The dynamic coordination of the cluster and its CS-2s, the SwarmX nodes, the compute and storage nodes and their worker and coordinator processes that constitute MemoryX are all the responsibility of the Cerebras Appliance Mode software that runs on host system CPU nodes.

In appliance mode, the user’s minimal specification is automatically amplified into commands to assemble resources and deploy software, creating a full parallel training system as shown in the figure. The assembled hardware includes the user-chosen number of CS-2 nodes, custom networking gear (switches, in-network compute) to implement the SwarmX broadcast and reduce network for streaming weights and gradients, compute/network nodes to create MemoryX, with sufficient bandwidth to provide training data batches (the activation servers) and model weights (the weight server or servers), and the data-preprocessing and coordinator nodes to access and supply training data from the file system and to monitor, synchronize, and otherwise direct the activities of these parallel components. Appliance Mode deploys Cerebras software on these assembled resources to run the job.

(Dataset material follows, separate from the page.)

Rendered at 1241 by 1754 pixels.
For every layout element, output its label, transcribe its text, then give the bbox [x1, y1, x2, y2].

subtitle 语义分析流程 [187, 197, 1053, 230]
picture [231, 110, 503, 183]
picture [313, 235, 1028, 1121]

../_images/topology-of-weight-streaming-on-wsc.png

Original Cerebras Installation

This is the Cerebras original installation, consisting of a CS-2 and supporting CPU cluster. This installation is designed for a single CS-2 deployment and can only support the pipelined execution mode. Below is an example diagram of the layout and interaction pattern.

Note

Cerebras is in the process of deprecating the original installation mode and in the future will support only the Appliance mode. If you run the original installation, contact your Cerebras representative.

../_images/cs-big-picture.png

CPU cluster

During runtime, the CPU nodes in the Original Cerebras Support Cluster are assigned two distinct roles: a single chief and multiple workers. See the following for a description of these roles.

In the CS system execution model, a CPU node is configured either as a chief node, or as a worker node. There is one chief node and one or more worker nodes.

Chief nodes

The chief node compiles the ML model into a Cerebras executable and manages the initialization and training loop on the CS system. Usually, one CPU node is assigned exclusively to the chief role.

Worker

The worker node handles the input pipeline and the data streaming to the CS system. One or more CPU nodes are assigned as workers. You can scale worker nodes up or down to provide the desired input bandwidth.

Orchestrator

The coordination between the CS system and the Original Cerebras Support-Cluster is performed by the orchestrator software Slurm that runs on the CPU nodes.